Seek and You Shall Fold
This work addresses a bottleneck in protein modeling for computational biologists by enabling automated, data-conditioned structure generation beyond differentiability constraints, though it is incremental in combining existing methods.
The paper tackled the challenge of integrating non-differentiable experimental data, such as chemical shifts, into protein generative models by introducing a framework that couples a diffusion-based generator with a genetic algorithm, enabling structure generation guided by chemical shifts for the first time.
Accurate protein structures are essential for understanding biological function, yet incorporating experimental data into protein generative models remains a major challenge. Most predictors of experimental observables are non-differentiable, making them incompatible with gradient-based conditional sampling. This is especially limiting in nuclear magnetic resonance, where rich data such as chemical shifts are hard to directly integrate into generative modeling. We introduce a framework for non-differentiable guidance of protein generative models, coupling a continuous diffusion-based generator with any black-box objective via a tailored genetic algorithm.
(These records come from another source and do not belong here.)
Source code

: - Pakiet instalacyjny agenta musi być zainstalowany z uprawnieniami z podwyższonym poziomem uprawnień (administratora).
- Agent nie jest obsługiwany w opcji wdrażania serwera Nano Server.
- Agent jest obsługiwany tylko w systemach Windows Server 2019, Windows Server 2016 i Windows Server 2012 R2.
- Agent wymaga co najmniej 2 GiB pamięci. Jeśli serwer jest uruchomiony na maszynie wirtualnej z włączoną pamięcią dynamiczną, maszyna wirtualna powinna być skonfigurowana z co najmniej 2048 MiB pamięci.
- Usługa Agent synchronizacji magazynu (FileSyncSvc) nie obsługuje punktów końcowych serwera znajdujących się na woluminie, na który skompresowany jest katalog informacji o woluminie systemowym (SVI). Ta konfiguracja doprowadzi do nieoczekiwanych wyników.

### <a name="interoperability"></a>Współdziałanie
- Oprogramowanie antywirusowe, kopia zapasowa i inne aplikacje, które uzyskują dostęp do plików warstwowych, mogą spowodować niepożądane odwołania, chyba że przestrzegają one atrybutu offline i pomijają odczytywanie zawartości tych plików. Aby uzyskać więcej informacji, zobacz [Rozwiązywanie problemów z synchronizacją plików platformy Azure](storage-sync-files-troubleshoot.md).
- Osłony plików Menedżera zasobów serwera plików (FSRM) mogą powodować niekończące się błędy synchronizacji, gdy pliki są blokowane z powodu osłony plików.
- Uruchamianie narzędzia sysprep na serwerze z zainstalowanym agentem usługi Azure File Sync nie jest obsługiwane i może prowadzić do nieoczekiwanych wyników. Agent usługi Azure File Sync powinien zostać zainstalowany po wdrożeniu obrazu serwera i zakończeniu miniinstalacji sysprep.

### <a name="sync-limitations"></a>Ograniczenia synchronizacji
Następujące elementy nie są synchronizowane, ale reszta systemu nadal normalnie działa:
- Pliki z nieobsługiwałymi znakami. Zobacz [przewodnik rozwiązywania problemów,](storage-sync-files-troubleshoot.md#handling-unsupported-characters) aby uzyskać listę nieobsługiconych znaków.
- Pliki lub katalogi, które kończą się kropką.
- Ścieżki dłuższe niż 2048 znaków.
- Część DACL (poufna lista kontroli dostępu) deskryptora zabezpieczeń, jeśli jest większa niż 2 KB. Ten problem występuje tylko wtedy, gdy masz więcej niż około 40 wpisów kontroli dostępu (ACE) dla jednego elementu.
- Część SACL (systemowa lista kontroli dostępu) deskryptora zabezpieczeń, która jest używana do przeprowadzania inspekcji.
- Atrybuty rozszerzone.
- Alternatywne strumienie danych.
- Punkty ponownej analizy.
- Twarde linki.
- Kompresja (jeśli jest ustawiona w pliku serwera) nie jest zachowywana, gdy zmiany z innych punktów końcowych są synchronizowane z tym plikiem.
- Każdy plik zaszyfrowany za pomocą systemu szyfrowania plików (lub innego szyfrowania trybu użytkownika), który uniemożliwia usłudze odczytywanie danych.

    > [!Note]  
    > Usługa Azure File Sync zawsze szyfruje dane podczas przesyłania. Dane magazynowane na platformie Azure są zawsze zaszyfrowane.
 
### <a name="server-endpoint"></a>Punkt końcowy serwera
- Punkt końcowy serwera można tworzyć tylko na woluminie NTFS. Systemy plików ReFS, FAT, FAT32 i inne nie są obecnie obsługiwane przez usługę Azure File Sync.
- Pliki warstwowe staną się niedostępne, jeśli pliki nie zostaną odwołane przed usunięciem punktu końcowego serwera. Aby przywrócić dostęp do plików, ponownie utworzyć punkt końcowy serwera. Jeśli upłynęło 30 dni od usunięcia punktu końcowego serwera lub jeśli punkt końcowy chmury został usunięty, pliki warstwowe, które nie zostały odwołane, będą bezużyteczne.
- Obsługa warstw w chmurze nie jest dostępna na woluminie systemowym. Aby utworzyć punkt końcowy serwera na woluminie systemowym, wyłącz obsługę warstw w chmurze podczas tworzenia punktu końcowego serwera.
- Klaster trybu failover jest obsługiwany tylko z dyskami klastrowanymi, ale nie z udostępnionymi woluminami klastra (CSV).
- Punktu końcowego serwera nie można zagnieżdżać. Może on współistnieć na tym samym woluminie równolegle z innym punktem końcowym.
We demonstrate its effectiveness across three modalities: pairwise distance constraints, nuclear Overhauser effect restraints, and for the first time chemical shifts. These results establish chemical shift guided structure generation as feasible, expose key weaknesses in current predictors, and showcase a general strategy for incorporating diverse experimental signals. Our work points toward automated, data-conditioned protein modeling beyond the limits of differentiability.